--- Task input ---

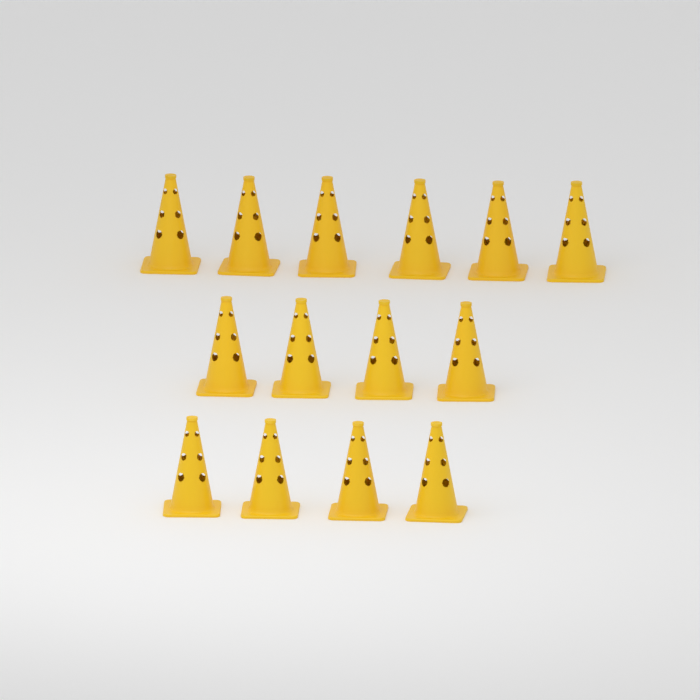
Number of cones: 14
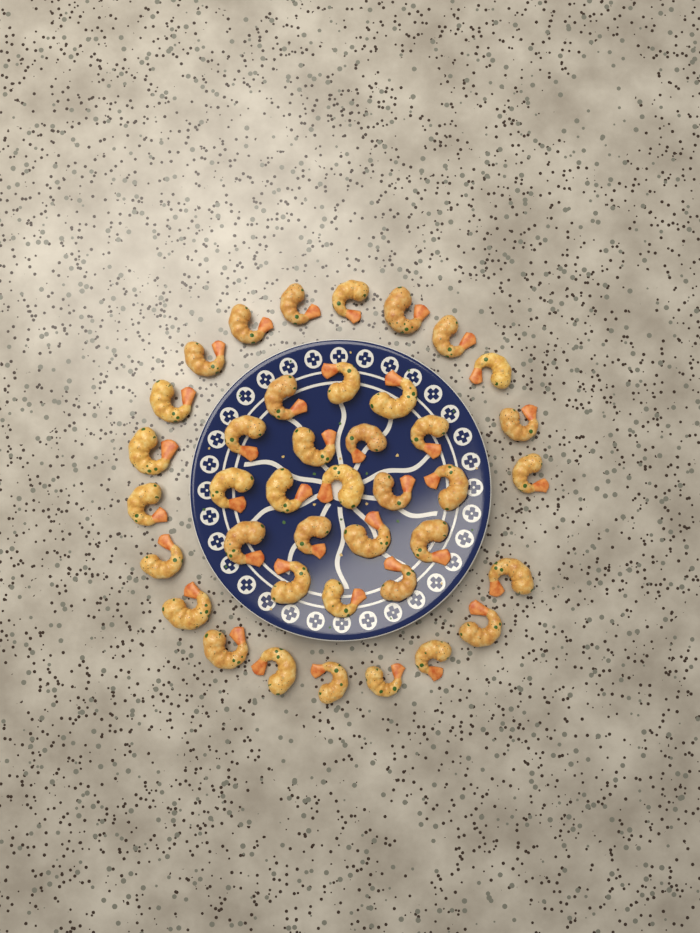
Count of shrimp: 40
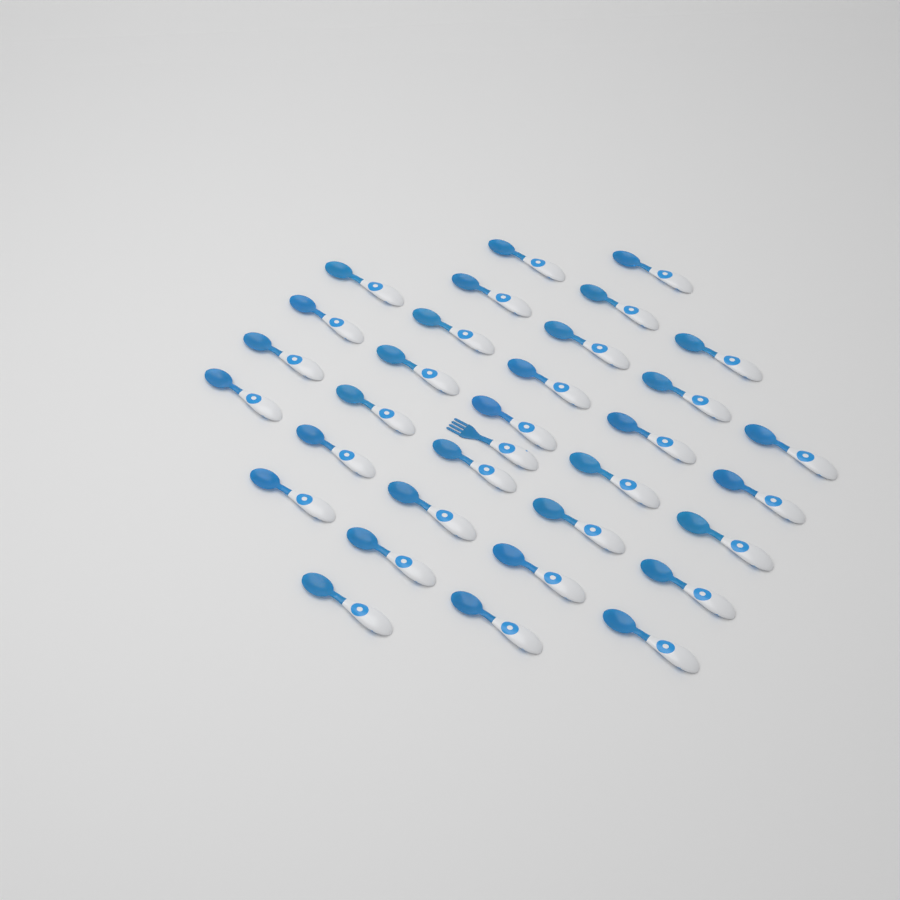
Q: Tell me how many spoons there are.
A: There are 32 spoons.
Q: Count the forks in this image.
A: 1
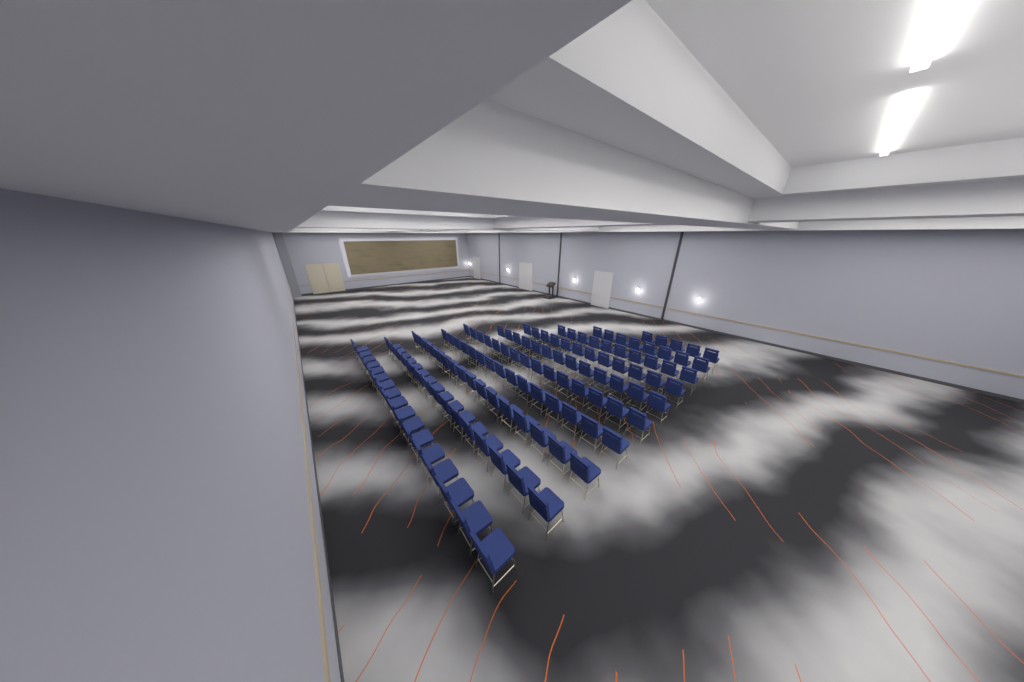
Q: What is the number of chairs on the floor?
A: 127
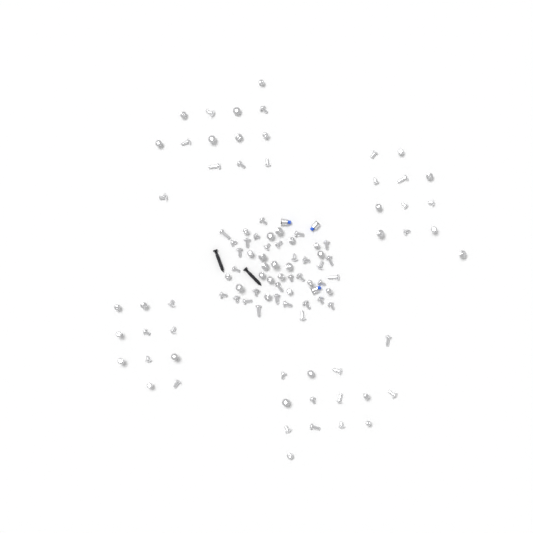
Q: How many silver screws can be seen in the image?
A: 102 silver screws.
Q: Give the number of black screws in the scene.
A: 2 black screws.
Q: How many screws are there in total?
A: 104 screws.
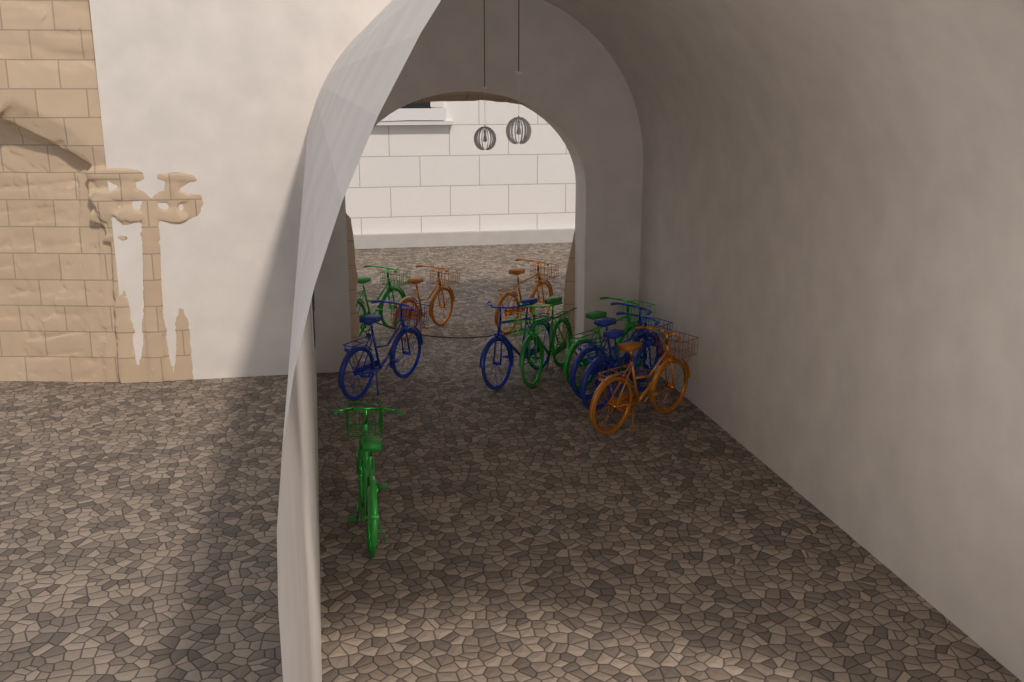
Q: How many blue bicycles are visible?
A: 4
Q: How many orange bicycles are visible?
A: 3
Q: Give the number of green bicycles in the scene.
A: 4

---

Reproduce every one of the records above word for word, leaving out the pictures.

Number of cones: 14
Count of shrimp: 40
Q: Tell me how many spoons there are.
A: There are 32 spoons.
Q: Count the forks in this image.
A: 1
Q: What is the number of chairs on the floor?
A: 127
Q: How many silver screws can be seen in the image?
A: 102 silver screws.
Q: Give the number of black screws in the scene.
A: 2 black screws.
Q: How many screws are there in total?
A: 104 screws.
Q: How many blue bicycles are visible?
A: 4
Q: How many orange bicycles are visible?
A: 3
Q: Give the number of green bicycles in the scene.
A: 4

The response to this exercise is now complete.